Intergrationsrat der Stadt Troisdorf
Fünf Jahre nach dem antisemitischen Anschlag in Halle – Rassismus und gruppenbezogene Menschenfeindlichkeit rücken noch weiter in die Mitte der Gesellschaft.
Pressemitteilung des Integrationsrates der Stadt Troisdorf zum 5. Jahrestag des Anschlags in Halle, am 9. Oktober 2024
Am 9. Oktober 2019 erschütterte ein rechtsextremistischer und antisemitischer Anschlag unser Land. Ein junger Mann versuchte am höchsten jüdischen Feiertag Jom Kippur in eine Synagoge einzudringen und dort möglichst viele Menschen zu töten. Da es ihm nicht gelang, erschoss er zwei Personen in unmittelbarer Nähe des Gebäudes.
Heute, 5 Jahre später, sind die Phänomene Rechtsextremismus, Rassismus, Antisemitismus und Islamfeindlichkeit in der Gesellschaft präsenter denn je. Mit großer Sorge blickt der Integrationsrat der Stadt Troisdorf auf die aktuellen politischen und gesellschaftlichen Entwicklungen in Deutschland. Im Internet verbreiten Rechtspopulisten auf geschickte Weise ihre Ideologien und machen Menschen mit internationaler Familiengeschichte, Angehörige religiöser Minderheiten und Frauen für persönliche Niederlagen und gesellschaftliche Probleme verantwortlich.
Leider müssen wir feststellen, dass die AfD es geschafft hat mit der Verbreitung ihrer rechtspopulistischen Rhetorik die Grenzen des Sagbaren zu verschieben und neben Rassismus auch Sexismus und andere Formen gruppenbezogener Menschenfeindlichkeit immer gesellschaftsfähiger zu machen.

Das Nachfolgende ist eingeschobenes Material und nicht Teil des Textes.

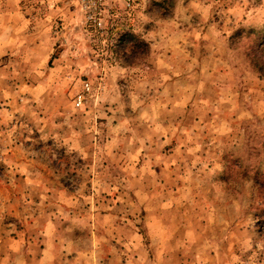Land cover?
<instances>
[{"label":"rangeland","instance_id":"1","mask_svg":"<svg viewBox=\"0 0 264 264\" xmlns=\"http://www.w3.org/2000/svg\"><path fill=\"white\" fill-rule=\"evenodd\" d=\"M100 22L0 0V264H264V0Z\"/></svg>","mask_w":264,"mask_h":264},{"label":"built area","instance_id":"2","mask_svg":"<svg viewBox=\"0 0 264 264\" xmlns=\"http://www.w3.org/2000/svg\"><path fill=\"white\" fill-rule=\"evenodd\" d=\"M83 9L85 10V14L87 16V20L92 23V25L97 28L101 25L100 17L102 15V8L105 3V0H78ZM128 3V6H131L132 0H125ZM84 88L89 91L90 90V83L85 82ZM84 95L78 94L77 98L75 99V103L78 107H80L84 102Z\"/></svg>","mask_w":264,"mask_h":264},{"label":"trees","instance_id":"3","mask_svg":"<svg viewBox=\"0 0 264 264\" xmlns=\"http://www.w3.org/2000/svg\"><path fill=\"white\" fill-rule=\"evenodd\" d=\"M255 50V55L253 54L254 58L252 59L253 65L264 73V41Z\"/></svg>","mask_w":264,"mask_h":264},{"label":"crops","instance_id":"4","mask_svg":"<svg viewBox=\"0 0 264 264\" xmlns=\"http://www.w3.org/2000/svg\"><path fill=\"white\" fill-rule=\"evenodd\" d=\"M55 252H56V250H53V252L51 254H55ZM60 252H62V250L58 251L57 253L59 254ZM51 254H49V259H51V257H50ZM46 260H47V252H45V260L43 259V263H46ZM58 264H77V259H75L73 257H71L69 259V257H66L65 254L63 253V256H61V260L59 261Z\"/></svg>","mask_w":264,"mask_h":264}]
</instances>
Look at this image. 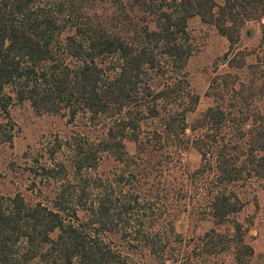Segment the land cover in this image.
I'll use <instances>...</instances> for the list:
<instances>
[{
	"label": "trees",
	"instance_id": "1",
	"mask_svg": "<svg viewBox=\"0 0 264 264\" xmlns=\"http://www.w3.org/2000/svg\"><path fill=\"white\" fill-rule=\"evenodd\" d=\"M194 18L229 48L189 121ZM263 19L264 0H0V143L13 105L64 119L24 153L28 193L0 192V264H250L239 214L264 180ZM250 21L259 41L242 47ZM183 214L212 226L186 236Z\"/></svg>",
	"mask_w": 264,
	"mask_h": 264
},
{
	"label": "rangeland",
	"instance_id": "2",
	"mask_svg": "<svg viewBox=\"0 0 264 264\" xmlns=\"http://www.w3.org/2000/svg\"><path fill=\"white\" fill-rule=\"evenodd\" d=\"M262 22L264 23V19ZM260 28V22L250 21L246 23L241 31L240 45L248 48L257 45ZM189 30L195 48L188 60L187 70L190 85L199 96L196 110L188 116V120L191 121L212 104L211 98L205 93L214 67L218 63L219 57L228 50L229 42L213 24L205 23L199 18L190 20ZM246 30L251 31L250 37L245 35ZM259 105L264 111V99L260 101ZM10 118L14 122L13 139L10 143H0V192L9 193L20 190L27 194L26 189L30 178L25 169L28 157H25L24 153L33 152L46 142L52 134L62 131L64 119L48 114H38L28 103L13 105L10 108ZM128 149L132 151L133 146L128 144ZM182 162L185 170H194L200 164L199 152L192 146L188 147L182 152ZM239 219L242 221L245 219L253 220L250 226L249 241L253 248L254 246L261 248L260 246L264 244V180L256 187L254 196H249L245 208L239 214ZM211 226L212 224L208 221L194 226L188 221L185 214L175 220L176 231L186 236L202 234ZM252 259L250 264H256V261ZM215 264L236 263L231 256H224L215 261Z\"/></svg>",
	"mask_w": 264,
	"mask_h": 264
},
{
	"label": "crops",
	"instance_id": "3",
	"mask_svg": "<svg viewBox=\"0 0 264 264\" xmlns=\"http://www.w3.org/2000/svg\"><path fill=\"white\" fill-rule=\"evenodd\" d=\"M264 241V239H263ZM261 248H256L254 246V255H253V259L254 261H256V264H264V244H262L260 246Z\"/></svg>",
	"mask_w": 264,
	"mask_h": 264
}]
</instances>
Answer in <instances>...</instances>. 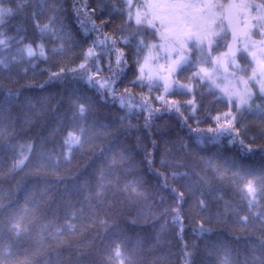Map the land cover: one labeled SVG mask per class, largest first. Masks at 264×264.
<instances>
[{"label": "trees", "instance_id": "1", "mask_svg": "<svg viewBox=\"0 0 264 264\" xmlns=\"http://www.w3.org/2000/svg\"><path fill=\"white\" fill-rule=\"evenodd\" d=\"M225 1L167 88L145 0H0V264H264V93L200 75Z\"/></svg>", "mask_w": 264, "mask_h": 264}, {"label": "rangeland", "instance_id": "2", "mask_svg": "<svg viewBox=\"0 0 264 264\" xmlns=\"http://www.w3.org/2000/svg\"><path fill=\"white\" fill-rule=\"evenodd\" d=\"M225 5L232 30L231 43L211 68H201L200 75L211 81L227 99L243 106L254 96L249 81L257 83L264 93V15L260 7L248 5L244 0H226ZM217 10L214 0H145L134 17L157 28L160 40L152 45L141 69L143 74L156 77L167 88H172V73L187 60L189 43L204 45L214 34L213 25L219 17ZM254 28H258L259 38H251L250 29ZM242 51L250 59L247 75L243 74L244 66L236 60Z\"/></svg>", "mask_w": 264, "mask_h": 264}, {"label": "snow or ice", "instance_id": "3", "mask_svg": "<svg viewBox=\"0 0 264 264\" xmlns=\"http://www.w3.org/2000/svg\"><path fill=\"white\" fill-rule=\"evenodd\" d=\"M262 91H264V88H262ZM241 102H242V103H246V101H243V100H242Z\"/></svg>", "mask_w": 264, "mask_h": 264}]
</instances>
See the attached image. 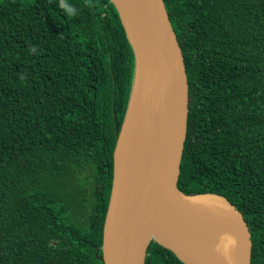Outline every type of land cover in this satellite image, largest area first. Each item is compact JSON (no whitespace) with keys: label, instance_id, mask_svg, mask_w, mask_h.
Masks as SVG:
<instances>
[{"label":"trees","instance_id":"trees-1","mask_svg":"<svg viewBox=\"0 0 264 264\" xmlns=\"http://www.w3.org/2000/svg\"><path fill=\"white\" fill-rule=\"evenodd\" d=\"M163 1L189 85L178 189L231 203L264 264V0ZM65 2L0 0V264H102L134 55L110 0ZM145 264L182 263L151 242Z\"/></svg>","mask_w":264,"mask_h":264},{"label":"water","instance_id":"water-1","mask_svg":"<svg viewBox=\"0 0 264 264\" xmlns=\"http://www.w3.org/2000/svg\"><path fill=\"white\" fill-rule=\"evenodd\" d=\"M110 3L131 46L134 71L113 151L102 264H145L151 242L182 264H251L252 237L241 212L223 197L178 189L189 85L164 1ZM198 228L218 234L216 250L197 240Z\"/></svg>","mask_w":264,"mask_h":264},{"label":"bare ground","instance_id":"bare-ground-1","mask_svg":"<svg viewBox=\"0 0 264 264\" xmlns=\"http://www.w3.org/2000/svg\"><path fill=\"white\" fill-rule=\"evenodd\" d=\"M196 238L199 242H201L205 247L214 251L220 245V238L215 231H211L206 228L196 229ZM203 241H201L200 239ZM205 243V244H204Z\"/></svg>","mask_w":264,"mask_h":264},{"label":"clouds","instance_id":"clouds-1","mask_svg":"<svg viewBox=\"0 0 264 264\" xmlns=\"http://www.w3.org/2000/svg\"><path fill=\"white\" fill-rule=\"evenodd\" d=\"M89 6H92L91 4ZM60 7L64 9L69 15L75 16L77 14V9L70 7L65 0H61ZM29 54L35 55L38 52L37 46H30ZM219 251V249H217ZM225 258H227V255L225 254Z\"/></svg>","mask_w":264,"mask_h":264}]
</instances>
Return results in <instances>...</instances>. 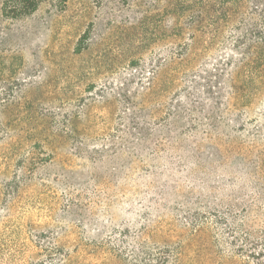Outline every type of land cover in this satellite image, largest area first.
<instances>
[{
	"label": "rangeland",
	"instance_id": "1",
	"mask_svg": "<svg viewBox=\"0 0 264 264\" xmlns=\"http://www.w3.org/2000/svg\"><path fill=\"white\" fill-rule=\"evenodd\" d=\"M36 1L0 0V264H120L105 250L129 261L141 238L184 246L177 264H264V86L210 129L158 114L151 83L184 9L210 70L263 43L264 0Z\"/></svg>",
	"mask_w": 264,
	"mask_h": 264
},
{
	"label": "trees",
	"instance_id": "2",
	"mask_svg": "<svg viewBox=\"0 0 264 264\" xmlns=\"http://www.w3.org/2000/svg\"><path fill=\"white\" fill-rule=\"evenodd\" d=\"M37 7L36 0H18L11 17L30 15ZM194 7L197 6L193 5L182 12L184 20H190L187 23L181 22L175 32L172 46L177 55L170 57L166 63L168 75L163 77L161 72H157L151 78L154 86L152 90L158 102L157 113L160 114L159 108L163 109L165 106L168 109L167 119L185 123L197 122L210 129H218V126L225 124H243L252 112L251 101L259 98L264 86V41L262 44L252 45L235 39L230 50L235 52L236 56H230L207 70L206 62L198 54L201 45L199 23L190 15L195 11ZM177 24L179 22L175 27L179 26ZM252 52L263 55V58L261 55L251 57L249 53ZM252 67H256L261 75L258 87L254 89L250 76ZM199 231H202L201 228L191 233ZM116 239L114 238L113 242L118 244L120 239ZM131 242V250L128 251L132 260L130 258L129 261L115 254L110 250L112 248L98 249L105 250L120 264H177L184 247L179 245L174 249L164 248V251L153 254L146 239ZM61 257L59 264H81L70 255L64 257L61 254Z\"/></svg>",
	"mask_w": 264,
	"mask_h": 264
}]
</instances>
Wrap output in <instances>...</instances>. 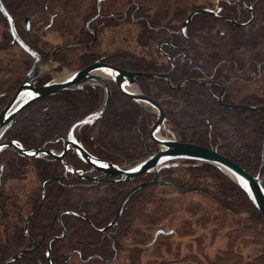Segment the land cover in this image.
Here are the masks:
<instances>
[{
    "label": "trees",
    "instance_id": "1",
    "mask_svg": "<svg viewBox=\"0 0 264 264\" xmlns=\"http://www.w3.org/2000/svg\"><path fill=\"white\" fill-rule=\"evenodd\" d=\"M124 1L126 4L118 9V0H2L19 35L31 48L51 55L57 48L67 47L55 53L59 72L66 68L76 71L105 57L107 63L129 72L167 74L174 62L173 86L191 79L198 82L187 81L184 87L174 90L163 79H138L140 90L164 108L171 134L179 142L216 150L251 175L264 177V111L231 108L264 107V0H244L245 5L242 0H219L217 16L195 15L186 32L189 42L181 34L185 20L214 3L197 6L180 0L172 8L171 0H157L162 1V6L156 0ZM154 9L157 11L153 14ZM56 10L64 15L53 13ZM36 17L46 23L49 31L59 33L61 29L70 41L59 47L45 44L41 33L33 34L25 28V23ZM60 18L64 19L61 28ZM0 21L6 23L1 13ZM232 21L250 23L238 27ZM129 25L136 27L134 39L141 52L131 48L108 54L100 51L99 37L106 30ZM31 64L30 57L10 38H0V94L12 93ZM205 81L219 85L203 86ZM45 83L46 80L41 82ZM112 87L111 108L102 126L78 128L75 136L94 157L129 169L158 152L148 137L157 114ZM223 89L222 105L219 96ZM103 98L104 91L97 86L58 92L21 116L5 139L25 149L60 153L73 126L95 112ZM66 159L83 177L46 157H21L12 148L0 153V263L32 248L34 240L37 251L26 253L12 264H172L179 260H170L174 244L196 235V226L222 225L228 217L236 225L232 231L237 236L242 234L244 240L249 239V230L258 226L264 229L262 215L247 194L221 170L186 161L163 169L159 178L176 180L183 190L209 189L214 196L183 193L168 185L148 186L131 198L116 227L101 232L117 215L126 194L138 184L152 181L154 175L118 183L117 178L86 165L74 151ZM190 194L211 205L191 203L187 207L190 217L180 227H160L175 208L180 210V197ZM64 229L66 236L55 239L62 236ZM198 239L202 241L203 237ZM231 249L218 257L220 261H201L192 253L180 261L222 264L231 257L232 264L243 261L241 253ZM256 262L264 264V252Z\"/></svg>",
    "mask_w": 264,
    "mask_h": 264
},
{
    "label": "water",
    "instance_id": "2",
    "mask_svg": "<svg viewBox=\"0 0 264 264\" xmlns=\"http://www.w3.org/2000/svg\"><path fill=\"white\" fill-rule=\"evenodd\" d=\"M0 13L7 20V30L10 33L14 43H17L27 54H29L35 60L33 67L29 71L22 84L18 87L11 100L0 112V153L7 148H12L21 157H47L52 160L63 163L69 172L78 175L79 177H83L82 174H79L78 171L72 166H70L66 161L67 154L70 151H74L77 156L82 160V162L91 166L98 173L104 174L108 177L118 178V180H116L118 183H128L144 175L153 174L154 178L152 181L142 182L126 194L120 204L117 215L114 217V219L108 226L100 230L101 232H107L112 228L116 227L119 223L120 218L123 215L126 205L131 200V198L137 192L148 186L168 185L177 188L183 193L193 191L204 196H214V193L209 189L194 187L183 190L176 180L159 178V174L163 169L177 167L180 165V162L186 161H193L200 164H210L221 170L236 186H238L247 194L251 202L254 204L255 208L262 215L264 221V177L261 174L257 176L251 175L242 167H240L234 160L222 155L216 150H212L195 144L179 142L171 134V131L168 128V117L160 102H158L152 97L146 96L140 90V87L138 85L139 78L149 77L154 79H163L167 82L170 88L178 90L184 87L187 81L198 82V80H186L177 86H173L171 82V74L175 69L174 62L172 70L167 74H146L129 72L118 68L115 65L103 62H96L80 70L67 73L60 78H56L42 87H37L35 82L41 78H44L47 72L53 67L54 54L50 58H44L24 43V41L20 38L17 32L14 18L11 16L2 0H0ZM201 13L216 15L214 11L208 9L193 12L185 20L184 24L181 27L182 36L186 38L188 42L189 39L186 35L188 26L192 22L195 15ZM253 20L254 14L250 22H252ZM233 23L238 27H244L249 24H238L234 21ZM66 49L67 47L59 48L58 51H63ZM201 84L203 86H212L217 83L205 81ZM112 85L122 96L132 100L133 102L144 108L153 109L157 114V119L152 124L148 132V137L150 141L158 147V152L154 155L149 156L148 158L144 159L143 161L129 169H123L110 162L102 161L94 157L85 149L83 144L80 143L75 136V131L78 128L81 129L86 126L94 125H97L98 128H100L102 126L104 119L108 115L109 110L111 108V103L113 99ZM95 86L102 88L104 91V99L101 106L95 112L87 116L84 120L73 126L65 143L64 149L61 153H56L54 151L45 149H25L17 142L2 141L7 132L14 127L19 116L31 106H33L35 103L45 98L51 97L61 91H77L83 90L86 87ZM224 96L225 90L223 89L222 93L219 96V102L222 105L224 104ZM231 108H242L254 112L264 111V107L231 106ZM168 135H170V137ZM85 179L90 181H96L94 178L85 177ZM43 195L45 197L44 189ZM66 214L77 215L73 212H66ZM84 218H86V216H84ZM27 226L26 234L27 236H29ZM65 236L66 231L64 229L62 236L55 239H63ZM55 239H52L49 242L48 257H50L51 253V244ZM35 251V247L32 250L24 249L16 255L12 256L9 260H6L0 264L15 263L26 253Z\"/></svg>",
    "mask_w": 264,
    "mask_h": 264
},
{
    "label": "rangeland",
    "instance_id": "3",
    "mask_svg": "<svg viewBox=\"0 0 264 264\" xmlns=\"http://www.w3.org/2000/svg\"><path fill=\"white\" fill-rule=\"evenodd\" d=\"M85 3L91 0H83ZM144 1V0H142ZM154 1V0H153ZM188 3H196L197 6H203L206 5L209 0H183ZM215 1V0H211ZM147 2H150V0H147ZM157 2V0H156ZM180 0H171L170 6L174 8L176 4H178ZM160 6H162V1L157 2ZM113 4V2H110V6ZM126 2L124 0H118V9H121L122 6H124ZM150 4V3H149ZM151 10V9H150ZM157 9L152 10V13H156ZM53 13H59L61 17L64 15L61 11L56 10ZM49 20L51 19L50 15L48 16ZM34 19L35 27L38 29V26L41 28V34L43 38V42L48 46L51 47H59L61 45L66 44V42H69L70 39L64 35L62 30L60 29V32H55L47 30V27H45L46 23H40L36 18ZM64 21V19L60 18L59 20V28H61V23ZM40 23V24H39ZM79 23V22H77ZM136 27L135 26H124L117 29H108L106 30L100 37H99V45L101 46V52L102 53H112L114 51H118V49L121 48H128L132 49L135 52H141V49L136 45L135 39H134V33H136ZM5 37V29L4 24L0 21V38ZM77 71V70H76ZM73 72L70 69H65L59 74L55 75L56 78H60L64 76L67 73ZM104 99V98H103ZM9 100V97L3 98L0 100V107L6 106L7 102ZM198 201H202V203H207V201H204L197 197L195 194H190L186 197H180L177 208H180V210L176 209L173 210L171 215H167L164 222L160 227H164V230L169 229H177L184 223V220L186 218L189 219L190 215L187 212V207L189 204H196ZM208 205H211L210 203ZM194 219V218H192ZM222 225L215 226L214 223L209 224L207 226H196V235L191 237H186L182 241H176L174 244L173 254L170 256V260H178L174 261L172 264H191L187 262H181L180 258L185 257L189 254H196L198 255L199 259L205 260V261H220V256H225V252L230 250L237 251L241 253L242 260L238 264H247L249 261H251V264H258L256 262L258 259L261 258V254L264 252V229L262 227H256L253 230H249V239L247 237L245 240L243 239V235L239 234V236L236 235V231L233 232L232 230H236L235 222L233 224L231 218L223 219ZM10 222L13 223V220ZM235 225V227H234ZM217 227V228H216ZM216 231L214 232L213 230ZM182 230V229H181ZM203 237V240L200 241L198 238ZM176 255H179L178 258H176ZM232 258V257H231ZM229 258L226 263L223 262L222 264H232L233 259ZM220 264V263H219Z\"/></svg>",
    "mask_w": 264,
    "mask_h": 264
},
{
    "label": "flooded vegetation",
    "instance_id": "4",
    "mask_svg": "<svg viewBox=\"0 0 264 264\" xmlns=\"http://www.w3.org/2000/svg\"><path fill=\"white\" fill-rule=\"evenodd\" d=\"M103 0H99V3H101ZM209 3H214V6L213 7H210V8H201V9H198V10H205V9H208V10H212V11H214L215 13H216V16L218 15V13H219V11L220 10H217L218 8H220L219 7V4H220V1L219 0H215L214 2L213 1H211V0H209L208 2H207V4H209ZM242 4L243 5H245V3H244V0H242ZM198 10H196V11H198ZM246 10L247 11H249V12H251V13H253V10L251 9V8H249V7H247L246 8ZM192 14V13H191ZM190 14V15H191ZM5 19V18H4ZM6 20V19H5ZM233 22V21H232ZM42 23V22H41ZM16 24V23H15ZM40 24V23H39ZM7 26H8V23H7V20H6V23L4 24V29H5V38L7 39V38H10L11 39V41H12V43L15 45V46H17L18 48H20L23 52H25L17 43H14V41H13V39H12V37H11V35H10V33L8 32V30H7ZM28 26H29V28H28ZM36 25H35V23H34V19H31V20H29V22H27V23H25V28L28 30V31H31L33 34H38V32L40 33L41 32V28H40V26H38V29H36V27H35ZM17 28V27H16ZM47 30H48V28H47ZM17 32H18V30H17ZM92 33L95 35V32L94 31H92ZM19 34V33H18ZM182 34V33H181ZM20 36V35H19ZM20 38H21V36H20ZM22 39V38H21ZM95 39H97V37H95ZM186 39V38H185ZM23 40V39H22ZM24 41V40H23ZM24 43L26 44V42L24 41ZM26 45H28V44H26ZM29 46V45H28ZM30 47V46H29ZM161 46H159V48H160ZM31 48V47H30ZM32 50H34L35 52H37L40 56H42V57H44V58H50L53 54H54V65H53V67L47 72V74H46V76L44 77V78H41V79H39V80H37L35 83H36V86L37 87H42V86H44L45 84H47V83H49L50 81H52V80H54L55 79V75H57V74H59L60 72L58 71V69H59V64H58V62L55 60V53L56 52H59L58 51V49L59 48H57V50H56V52L55 53H52L51 55H43V54H41V53H39L37 50H35V49H33V48H31ZM26 53V52H25ZM27 54V53H26ZM29 57H30V59L32 60V64H31V67H30V69H29V71L31 70V68L33 67V65H34V63H35V60L29 55V54H27ZM105 57H101V58H99L96 62H103V63H107L105 60ZM96 62H94V63H96ZM94 63H92V64H94ZM108 64H110V63H108ZM89 65H91V64H89ZM89 65H87V66H89ZM111 65H113V64H111ZM86 67V66H85ZM84 68V67H83ZM82 69V68H81ZM80 70V69H79ZM29 71L26 73V75H25V77L23 78V80L20 82V84L17 86V88L12 92V93H10V92H4V93H1L0 94V100L1 99H3V98H6V97H9V100H8V102L11 100V98L13 97V95H14V93L16 92V90L18 89V87L22 84V82L24 81V79L26 78V76L28 75V73H29ZM43 80H46V83L45 84H41V82L43 81ZM96 87V86H95ZM113 88V87H112ZM7 102V103H8ZM40 102V101H39ZM38 103V102H37ZM37 103H35L33 106H35ZM33 106H31L29 109H27L24 113H22L20 116H19V118H18V120L20 119V117L21 116H26L27 114H28V112H29V110L33 107ZM5 107V106H4ZM3 107V108H4ZM2 107H0V112L2 111V109H3ZM27 113V114H26ZM17 120V121H18ZM17 123V122H16ZM15 126V125H14ZM95 126V125H94ZM97 126V125H96ZM10 131V130H9ZM8 131V132H9ZM7 132V133H8ZM5 137H6V135H5ZM5 137L3 138V140L2 141H6V142H9V141H7L6 139H5ZM29 149H42V148H29ZM64 149V148H63ZM46 150V149H45ZM63 151V150H62ZM71 152V151H70ZM61 153V152H60ZM69 154V153H68ZM67 154V155H68ZM67 157V156H66ZM47 158V157H46ZM50 159V158H49ZM55 161V160H54ZM66 161H67V159H66ZM59 162V161H58ZM68 163V162H67ZM63 164V163H62ZM64 165V164H63ZM87 165V164H86ZM89 166V165H88ZM65 167V166H64ZM91 167V166H90ZM66 168V167H65ZM68 171V170H67ZM96 171V170H95ZM69 172V171H68ZM97 172V171H96ZM101 174V173H100ZM118 179V178H117ZM33 247L32 248H30V250H32V249H34V247L36 248V251H37V244L35 243V241L33 240ZM35 251V252H36Z\"/></svg>",
    "mask_w": 264,
    "mask_h": 264
}]
</instances>
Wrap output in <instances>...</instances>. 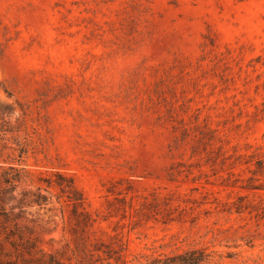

Die demokratischen Parteien haben es bisher versäumt, dieser Entwicklung rechtzeitig entgegenzusteuern.
Die Strategien der Rechten, wie etwa Angst- und Bedrohungspolitik, Framing, starkes Vereinfachen komplexer Sachverhalte und Ernennung von Sündenböcken, Desinformation etc. müssen häufiger öffentlich analysiert und dekonstruiert werden. Stattdessen stellen wir leider fest, dass Teile einiger demokratischer Parteien derzeit zunehmend selbst den Jargon der Rechtsextremisten nutzen – um verlorene Wählerstimmen zurückzugewinnen, anstatt sich klar und deutlich gegen Rassismus und gruppenbezogene Menschenfeindlichkeit zu positionieren. Mit der Nutzung rechtspopulistischer Narrative legitimieren sie eine gesellschaftsspaltende Politik und tragen zu einer Normalisierung von Ausgrenzung und Hass bei. “Wir möchten daher ausdrücklich vor den Folgen warnen, Konzepte und Wortwahl der AfD zu übernehmen und noch weiter in die Mitte der Gesellschaft zu tragen. Sie erhöhen dadurch die Popularität des Rechtsextremismus, anstatt ihn zu schwächen!”
Oguzhan Aytac, Vorsitzender des Integrationsrates der Stadt Troisdorf.
Der Rechtsextremismus gefährdet nicht nur den gesellschaftlichen Zusammenhalt, sondern auch die Sicherheit von Personen, die zu Zielen rechtsextremistischer Straftaten ernannt werden. So hat sich die Anzahl rechtsextremistisch motivierter Straftaten zwischen 2018 und 2023 um 66,5% erhöht.
Diese Zahl ist ebenso beunruhigend wie die beachtliche Präsenz der Rechtsextremisten in den Kommunalparlamenten, Landtagen und im Bundestag.
Als demokratisches Land tragen wir die Verantwortung dafür, Minderheiten zu schützen und rechtsterroristische Anschläge wie 2019 in Halle, 2020 in Hanau und viele weitere nicht wieder geschehen zu lassen! Wir möchten heute den Opfern dieser Anschläge gedenken und daran erinnern, dass der Kampf gegen Rechtsextremismus niemals vernachlässigt werden darf. Unsere Demokratie ist keine Selbstverständlichkeit und mit jedem Tag zunehmend in Gefahr.